> _DOSTARCZONY TEKST_
○ ○ ○
„to BE or not to BE”

„to BE or not to BE”

„To atakowanie instrumentu miało jednak w sobie także jakby coś z tęsknoty do oparcia i schronienia, tak jakby przerażał go ów pokój i ożywiający go ludzie, jakby tam właśnie szukał ucieczki, a zatem właściwie w sobie samym, przed konfundującą go obcością, w którą nagle popadał. […]  Jakże mógł w jednej chwili wymyślić tyle dźwięków z prawa i z lewa – bronił się Probst – i dlaczego mówi, że to nic nie jest, skoro to gra? Przecież nie można grać czegoś, czego nie ma?
– Owszem, można – wyjaśniał łagodnie Baworinski. – Można grać także to, co wcale jeszcze nie istnieje.”

Fragmenty z książki: Thomas Mann. „Doktor Faustus”. Apple Books.
○ ○ ○
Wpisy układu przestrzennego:
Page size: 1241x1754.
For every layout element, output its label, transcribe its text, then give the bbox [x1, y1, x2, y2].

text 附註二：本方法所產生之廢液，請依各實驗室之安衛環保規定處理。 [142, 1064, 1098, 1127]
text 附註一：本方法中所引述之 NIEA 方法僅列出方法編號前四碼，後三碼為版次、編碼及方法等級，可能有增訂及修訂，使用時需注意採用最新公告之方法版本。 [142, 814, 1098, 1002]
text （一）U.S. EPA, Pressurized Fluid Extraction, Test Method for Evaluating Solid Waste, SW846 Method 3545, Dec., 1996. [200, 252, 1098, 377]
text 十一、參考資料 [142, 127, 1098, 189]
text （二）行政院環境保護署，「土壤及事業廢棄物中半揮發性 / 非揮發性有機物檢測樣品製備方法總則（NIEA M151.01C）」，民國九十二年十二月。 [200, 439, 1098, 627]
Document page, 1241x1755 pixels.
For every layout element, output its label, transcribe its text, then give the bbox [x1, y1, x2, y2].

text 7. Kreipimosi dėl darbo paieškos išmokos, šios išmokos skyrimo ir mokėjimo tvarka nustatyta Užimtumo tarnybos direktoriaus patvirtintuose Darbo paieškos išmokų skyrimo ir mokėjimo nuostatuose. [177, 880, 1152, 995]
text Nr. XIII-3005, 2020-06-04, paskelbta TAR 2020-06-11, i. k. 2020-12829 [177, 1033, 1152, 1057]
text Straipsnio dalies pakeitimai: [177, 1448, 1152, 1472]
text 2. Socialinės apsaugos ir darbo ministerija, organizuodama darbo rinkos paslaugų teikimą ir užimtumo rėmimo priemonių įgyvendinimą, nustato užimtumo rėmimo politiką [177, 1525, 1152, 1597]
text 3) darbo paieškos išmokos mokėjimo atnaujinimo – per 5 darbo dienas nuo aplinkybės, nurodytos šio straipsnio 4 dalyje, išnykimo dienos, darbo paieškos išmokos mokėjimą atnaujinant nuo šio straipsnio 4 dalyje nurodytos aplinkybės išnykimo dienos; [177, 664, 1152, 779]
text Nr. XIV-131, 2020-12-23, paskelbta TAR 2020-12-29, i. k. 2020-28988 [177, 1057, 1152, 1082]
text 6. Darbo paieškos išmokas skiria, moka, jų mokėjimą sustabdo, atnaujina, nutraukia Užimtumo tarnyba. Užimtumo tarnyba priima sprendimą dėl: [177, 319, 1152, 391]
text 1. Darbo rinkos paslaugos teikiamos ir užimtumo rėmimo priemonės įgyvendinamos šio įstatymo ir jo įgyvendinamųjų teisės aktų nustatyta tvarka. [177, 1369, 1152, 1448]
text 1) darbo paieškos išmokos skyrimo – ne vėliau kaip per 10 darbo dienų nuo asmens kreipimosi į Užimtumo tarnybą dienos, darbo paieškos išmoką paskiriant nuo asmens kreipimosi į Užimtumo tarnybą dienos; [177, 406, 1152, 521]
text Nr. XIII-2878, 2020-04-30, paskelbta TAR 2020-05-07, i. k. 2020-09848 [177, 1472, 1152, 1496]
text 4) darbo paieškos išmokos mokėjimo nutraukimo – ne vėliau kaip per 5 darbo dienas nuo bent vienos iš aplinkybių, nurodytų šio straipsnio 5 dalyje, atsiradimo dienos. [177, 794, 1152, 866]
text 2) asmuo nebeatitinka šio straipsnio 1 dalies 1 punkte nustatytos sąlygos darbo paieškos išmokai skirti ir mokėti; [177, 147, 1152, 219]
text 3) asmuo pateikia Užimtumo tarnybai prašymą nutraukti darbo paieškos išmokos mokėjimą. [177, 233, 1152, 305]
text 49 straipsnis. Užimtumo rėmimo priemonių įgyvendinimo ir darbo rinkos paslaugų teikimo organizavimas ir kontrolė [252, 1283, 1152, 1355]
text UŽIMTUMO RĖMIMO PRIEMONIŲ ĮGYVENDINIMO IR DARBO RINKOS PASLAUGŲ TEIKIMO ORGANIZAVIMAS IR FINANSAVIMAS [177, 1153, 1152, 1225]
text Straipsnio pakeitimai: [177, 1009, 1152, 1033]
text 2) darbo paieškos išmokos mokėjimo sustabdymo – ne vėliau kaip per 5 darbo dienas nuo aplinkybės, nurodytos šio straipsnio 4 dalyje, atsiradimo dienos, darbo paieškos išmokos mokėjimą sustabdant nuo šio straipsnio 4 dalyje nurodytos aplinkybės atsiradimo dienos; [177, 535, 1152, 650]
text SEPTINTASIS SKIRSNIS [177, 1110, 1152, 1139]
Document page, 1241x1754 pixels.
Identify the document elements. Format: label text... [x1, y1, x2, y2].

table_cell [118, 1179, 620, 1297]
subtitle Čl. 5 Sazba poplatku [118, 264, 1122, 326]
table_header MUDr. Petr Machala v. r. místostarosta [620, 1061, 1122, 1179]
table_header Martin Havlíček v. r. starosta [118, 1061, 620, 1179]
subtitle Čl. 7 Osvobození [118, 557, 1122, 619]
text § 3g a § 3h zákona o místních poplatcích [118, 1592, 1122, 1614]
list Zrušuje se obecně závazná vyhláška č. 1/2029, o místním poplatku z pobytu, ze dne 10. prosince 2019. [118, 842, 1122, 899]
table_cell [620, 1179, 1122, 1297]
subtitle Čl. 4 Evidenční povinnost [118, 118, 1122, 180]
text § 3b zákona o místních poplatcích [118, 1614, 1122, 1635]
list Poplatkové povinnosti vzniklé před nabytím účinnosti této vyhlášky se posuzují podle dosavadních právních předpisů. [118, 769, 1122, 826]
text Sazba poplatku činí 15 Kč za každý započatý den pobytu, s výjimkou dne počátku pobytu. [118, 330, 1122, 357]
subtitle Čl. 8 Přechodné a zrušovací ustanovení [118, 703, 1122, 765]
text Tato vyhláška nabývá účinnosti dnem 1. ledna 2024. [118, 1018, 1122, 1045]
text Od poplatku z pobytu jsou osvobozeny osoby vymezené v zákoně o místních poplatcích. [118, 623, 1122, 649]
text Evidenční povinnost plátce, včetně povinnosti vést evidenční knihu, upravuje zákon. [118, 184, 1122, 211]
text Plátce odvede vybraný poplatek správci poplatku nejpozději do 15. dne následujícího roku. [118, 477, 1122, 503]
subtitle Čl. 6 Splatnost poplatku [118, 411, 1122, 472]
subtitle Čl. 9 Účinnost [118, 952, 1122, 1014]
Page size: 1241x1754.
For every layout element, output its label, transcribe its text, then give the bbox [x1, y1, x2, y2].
○ ○ ○
> _POSTAWIONE ZADANIE_
Zapisz ponownie cały dostarczony tekst, bez żadnych zmian.

> _ODPOWIEDŹ NA ZADANIE_
„to BE or not to BE”

„to BE or not to BE”

„To atakowanie instrumentu miało jednak w sobie także jakby coś z tęsknoty do oparcia i schronienia, tak jakby przerażał go ów pokój i ożywiający go ludzie, jakby tam właśnie szukał ucieczki, a zatem właściwie w sobie samym, przed konfundującą go obcością, w którą nagle popadał. […]  Jakże mógł w jednej chwili wymyślić tyle dźwięków z prawa i z lewa – bronił się Probst – i dlaczego mówi, że to nic nie jest, skoro to gra? Przecież nie można grać czegoś, czego nie ma?
– Owszem, można – wyjaśniał łagodnie Baworinski. – Można grać także to, co wcale jeszcze nie istnieje.”

Fragmenty z książki: Thomas Mann. „Doktor Faustus”. Apple Books.